# [AIM OF THE EXERCISE]
Your answer must consist of exactly the lines below, starting with the line with "left back paw: (302, 414)" and going on through the line with "nose: (408, 167)", and nothing else.

# [RECORDS PROVIDED]
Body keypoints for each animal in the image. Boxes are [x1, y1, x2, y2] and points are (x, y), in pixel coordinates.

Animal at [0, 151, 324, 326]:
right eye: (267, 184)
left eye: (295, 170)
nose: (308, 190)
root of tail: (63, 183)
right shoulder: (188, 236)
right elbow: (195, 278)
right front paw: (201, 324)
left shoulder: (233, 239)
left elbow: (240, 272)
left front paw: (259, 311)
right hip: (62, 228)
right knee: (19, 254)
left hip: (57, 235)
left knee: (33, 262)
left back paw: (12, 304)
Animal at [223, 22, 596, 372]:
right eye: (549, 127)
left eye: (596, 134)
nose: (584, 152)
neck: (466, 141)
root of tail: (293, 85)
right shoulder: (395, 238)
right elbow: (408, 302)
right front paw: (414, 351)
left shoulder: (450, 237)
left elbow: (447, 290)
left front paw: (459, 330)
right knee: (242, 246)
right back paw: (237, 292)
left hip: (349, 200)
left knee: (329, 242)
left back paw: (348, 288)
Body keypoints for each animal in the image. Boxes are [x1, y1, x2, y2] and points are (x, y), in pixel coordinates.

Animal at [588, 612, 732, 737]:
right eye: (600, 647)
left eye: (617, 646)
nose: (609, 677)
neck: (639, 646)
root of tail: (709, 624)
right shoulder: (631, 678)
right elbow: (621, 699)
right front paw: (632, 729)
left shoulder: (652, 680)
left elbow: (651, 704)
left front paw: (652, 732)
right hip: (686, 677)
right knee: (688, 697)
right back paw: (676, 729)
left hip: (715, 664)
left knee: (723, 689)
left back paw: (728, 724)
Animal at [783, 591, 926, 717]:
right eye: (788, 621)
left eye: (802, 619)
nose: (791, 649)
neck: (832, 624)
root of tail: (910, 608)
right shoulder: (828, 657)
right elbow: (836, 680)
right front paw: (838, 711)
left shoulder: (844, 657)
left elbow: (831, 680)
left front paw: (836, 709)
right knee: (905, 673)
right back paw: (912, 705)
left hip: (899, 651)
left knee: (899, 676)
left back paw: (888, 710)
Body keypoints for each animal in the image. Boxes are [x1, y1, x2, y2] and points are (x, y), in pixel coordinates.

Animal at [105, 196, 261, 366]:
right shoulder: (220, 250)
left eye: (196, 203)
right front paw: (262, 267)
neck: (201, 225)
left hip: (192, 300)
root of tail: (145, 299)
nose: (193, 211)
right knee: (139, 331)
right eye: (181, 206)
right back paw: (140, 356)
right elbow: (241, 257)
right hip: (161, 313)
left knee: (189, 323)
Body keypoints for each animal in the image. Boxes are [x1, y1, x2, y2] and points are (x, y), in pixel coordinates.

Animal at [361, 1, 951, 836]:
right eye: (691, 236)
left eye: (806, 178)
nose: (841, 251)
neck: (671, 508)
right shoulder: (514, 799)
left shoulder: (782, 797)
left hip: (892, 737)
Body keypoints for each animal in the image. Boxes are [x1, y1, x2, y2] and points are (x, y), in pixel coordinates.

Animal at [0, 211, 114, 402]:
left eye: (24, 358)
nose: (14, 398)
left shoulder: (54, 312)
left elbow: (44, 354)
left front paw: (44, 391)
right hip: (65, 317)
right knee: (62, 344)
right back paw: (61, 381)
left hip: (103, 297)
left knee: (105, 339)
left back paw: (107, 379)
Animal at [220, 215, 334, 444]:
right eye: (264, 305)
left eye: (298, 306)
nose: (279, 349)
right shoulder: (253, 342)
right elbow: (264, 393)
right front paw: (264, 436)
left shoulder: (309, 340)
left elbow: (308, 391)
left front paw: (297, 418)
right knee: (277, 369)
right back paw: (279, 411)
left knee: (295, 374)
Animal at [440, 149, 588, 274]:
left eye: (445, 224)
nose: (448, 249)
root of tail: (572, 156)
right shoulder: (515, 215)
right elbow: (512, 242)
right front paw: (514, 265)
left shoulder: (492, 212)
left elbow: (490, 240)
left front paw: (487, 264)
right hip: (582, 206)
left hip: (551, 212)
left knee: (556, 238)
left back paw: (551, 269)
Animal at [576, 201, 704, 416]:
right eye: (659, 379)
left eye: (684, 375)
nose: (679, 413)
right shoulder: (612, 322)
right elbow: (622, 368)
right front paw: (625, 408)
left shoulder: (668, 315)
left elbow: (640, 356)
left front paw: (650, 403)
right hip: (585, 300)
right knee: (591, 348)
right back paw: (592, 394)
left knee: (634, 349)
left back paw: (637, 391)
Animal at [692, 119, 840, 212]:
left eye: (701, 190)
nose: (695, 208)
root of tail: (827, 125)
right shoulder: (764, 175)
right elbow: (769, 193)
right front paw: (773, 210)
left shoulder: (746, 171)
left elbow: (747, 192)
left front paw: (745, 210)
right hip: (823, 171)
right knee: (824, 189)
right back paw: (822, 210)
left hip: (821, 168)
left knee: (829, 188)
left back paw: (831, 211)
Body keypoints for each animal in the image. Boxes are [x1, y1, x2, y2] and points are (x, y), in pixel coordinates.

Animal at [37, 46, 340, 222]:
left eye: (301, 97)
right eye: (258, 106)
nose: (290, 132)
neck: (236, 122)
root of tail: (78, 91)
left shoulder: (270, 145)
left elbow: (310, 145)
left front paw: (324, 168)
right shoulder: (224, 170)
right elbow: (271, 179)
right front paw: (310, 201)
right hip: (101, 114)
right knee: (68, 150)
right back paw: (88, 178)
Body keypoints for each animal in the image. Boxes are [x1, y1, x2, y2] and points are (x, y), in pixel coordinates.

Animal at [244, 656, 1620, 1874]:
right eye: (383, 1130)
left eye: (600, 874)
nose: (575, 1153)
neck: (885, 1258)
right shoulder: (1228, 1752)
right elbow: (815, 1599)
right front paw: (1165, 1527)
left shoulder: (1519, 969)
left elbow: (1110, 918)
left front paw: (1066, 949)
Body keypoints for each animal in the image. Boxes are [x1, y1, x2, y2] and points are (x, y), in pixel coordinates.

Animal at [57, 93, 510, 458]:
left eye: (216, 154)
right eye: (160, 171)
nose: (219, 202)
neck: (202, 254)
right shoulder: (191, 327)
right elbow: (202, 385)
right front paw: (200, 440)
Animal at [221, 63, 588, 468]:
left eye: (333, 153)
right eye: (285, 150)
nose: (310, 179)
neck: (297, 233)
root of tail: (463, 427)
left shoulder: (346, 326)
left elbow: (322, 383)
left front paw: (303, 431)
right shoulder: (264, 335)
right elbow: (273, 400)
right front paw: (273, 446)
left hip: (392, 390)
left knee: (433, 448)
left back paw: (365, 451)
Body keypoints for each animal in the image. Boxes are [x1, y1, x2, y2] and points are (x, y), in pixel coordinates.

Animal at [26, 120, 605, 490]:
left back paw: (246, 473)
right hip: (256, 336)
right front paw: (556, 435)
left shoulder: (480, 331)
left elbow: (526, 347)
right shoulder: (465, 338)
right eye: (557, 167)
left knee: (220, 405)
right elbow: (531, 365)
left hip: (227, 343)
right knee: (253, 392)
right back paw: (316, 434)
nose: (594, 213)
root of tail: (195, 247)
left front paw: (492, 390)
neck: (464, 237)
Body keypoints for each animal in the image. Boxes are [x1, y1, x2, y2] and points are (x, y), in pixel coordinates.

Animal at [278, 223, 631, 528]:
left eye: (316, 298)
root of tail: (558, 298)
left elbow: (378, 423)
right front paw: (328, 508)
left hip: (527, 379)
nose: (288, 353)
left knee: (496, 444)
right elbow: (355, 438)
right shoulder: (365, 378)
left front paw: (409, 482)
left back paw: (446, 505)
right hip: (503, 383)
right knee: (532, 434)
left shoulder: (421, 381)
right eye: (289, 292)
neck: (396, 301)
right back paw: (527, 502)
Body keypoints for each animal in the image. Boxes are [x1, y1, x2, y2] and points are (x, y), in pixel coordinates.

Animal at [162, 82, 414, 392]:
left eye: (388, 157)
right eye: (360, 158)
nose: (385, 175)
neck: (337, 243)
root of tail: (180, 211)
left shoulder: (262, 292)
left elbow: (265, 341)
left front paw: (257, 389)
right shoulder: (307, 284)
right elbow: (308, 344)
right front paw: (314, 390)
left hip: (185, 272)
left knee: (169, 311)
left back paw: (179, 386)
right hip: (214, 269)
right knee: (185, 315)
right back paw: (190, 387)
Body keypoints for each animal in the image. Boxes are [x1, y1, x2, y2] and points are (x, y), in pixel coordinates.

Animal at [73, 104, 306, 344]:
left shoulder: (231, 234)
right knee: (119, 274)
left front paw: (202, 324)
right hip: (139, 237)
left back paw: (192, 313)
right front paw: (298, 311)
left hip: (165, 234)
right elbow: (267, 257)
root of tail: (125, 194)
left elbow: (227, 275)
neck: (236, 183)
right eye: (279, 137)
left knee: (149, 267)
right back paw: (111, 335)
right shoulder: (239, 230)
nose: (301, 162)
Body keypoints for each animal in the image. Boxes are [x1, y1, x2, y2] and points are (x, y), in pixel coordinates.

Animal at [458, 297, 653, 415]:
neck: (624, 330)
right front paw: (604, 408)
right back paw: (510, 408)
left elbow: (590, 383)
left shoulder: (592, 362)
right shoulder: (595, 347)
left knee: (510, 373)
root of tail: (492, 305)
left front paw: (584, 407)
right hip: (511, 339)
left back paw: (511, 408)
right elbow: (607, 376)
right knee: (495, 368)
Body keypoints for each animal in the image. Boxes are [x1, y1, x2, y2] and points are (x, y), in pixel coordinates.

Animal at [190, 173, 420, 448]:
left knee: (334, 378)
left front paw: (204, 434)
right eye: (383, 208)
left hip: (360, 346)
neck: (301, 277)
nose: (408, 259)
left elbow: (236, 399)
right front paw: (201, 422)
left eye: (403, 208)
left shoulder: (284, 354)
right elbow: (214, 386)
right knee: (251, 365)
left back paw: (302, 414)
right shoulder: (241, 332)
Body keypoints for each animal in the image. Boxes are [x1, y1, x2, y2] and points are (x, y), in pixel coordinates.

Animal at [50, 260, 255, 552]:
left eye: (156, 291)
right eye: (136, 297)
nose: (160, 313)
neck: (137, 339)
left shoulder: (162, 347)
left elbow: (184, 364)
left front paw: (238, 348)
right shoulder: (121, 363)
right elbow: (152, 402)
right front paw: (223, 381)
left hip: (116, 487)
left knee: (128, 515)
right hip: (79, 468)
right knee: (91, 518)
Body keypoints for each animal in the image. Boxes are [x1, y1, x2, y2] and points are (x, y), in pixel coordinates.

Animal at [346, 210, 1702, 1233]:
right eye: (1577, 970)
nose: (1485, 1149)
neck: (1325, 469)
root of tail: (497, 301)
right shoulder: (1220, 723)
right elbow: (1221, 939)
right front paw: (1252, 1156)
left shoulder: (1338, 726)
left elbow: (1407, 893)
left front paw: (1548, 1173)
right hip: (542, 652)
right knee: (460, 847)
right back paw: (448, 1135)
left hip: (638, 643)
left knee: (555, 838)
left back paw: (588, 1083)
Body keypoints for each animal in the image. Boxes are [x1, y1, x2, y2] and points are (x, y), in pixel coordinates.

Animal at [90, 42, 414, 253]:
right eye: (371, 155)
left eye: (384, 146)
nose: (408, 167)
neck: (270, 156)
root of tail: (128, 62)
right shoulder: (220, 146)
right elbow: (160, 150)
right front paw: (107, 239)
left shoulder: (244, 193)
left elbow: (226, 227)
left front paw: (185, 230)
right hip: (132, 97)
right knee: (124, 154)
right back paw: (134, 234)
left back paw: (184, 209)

# [YOUR SOLUTION]
left back paw: (302, 414)
right shoulder: (241, 332)
Body keypoints for each animal in the image. Boxes are [x1, y1, x2, y2] and points are (x, y), in pixel coordinates.

Animal at [50, 260, 255, 552]:
left eye: (156, 291)
right eye: (136, 297)
nose: (160, 313)
neck: (137, 339)
left shoulder: (162, 347)
left elbow: (184, 364)
left front paw: (238, 348)
right shoulder: (121, 363)
right elbow: (152, 402)
right front paw: (223, 381)
left hip: (116, 487)
left knee: (128, 515)
right hip: (79, 468)
right knee: (91, 518)
Body keypoints for each animal in the image. Boxes are [x1, y1, x2, y2] and points are (x, y), in pixel coordinates.

Animal at [346, 210, 1702, 1233]:
right eye: (1577, 970)
nose: (1485, 1149)
neck: (1325, 469)
root of tail: (497, 301)
right shoulder: (1220, 723)
right elbow: (1221, 939)
right front paw: (1252, 1156)
left shoulder: (1338, 726)
left elbow: (1407, 893)
left front paw: (1548, 1173)
right hip: (542, 652)
right knee: (460, 847)
right back paw: (448, 1135)
left hip: (638, 643)
left knee: (555, 838)
left back paw: (588, 1083)
Body keypoints for each animal in the image. Boxes are [x1, y1, x2, y2] and points are (x, y), in pixel coordinates.

Animal at [90, 42, 414, 253]:
right eye: (371, 155)
left eye: (384, 146)
nose: (408, 167)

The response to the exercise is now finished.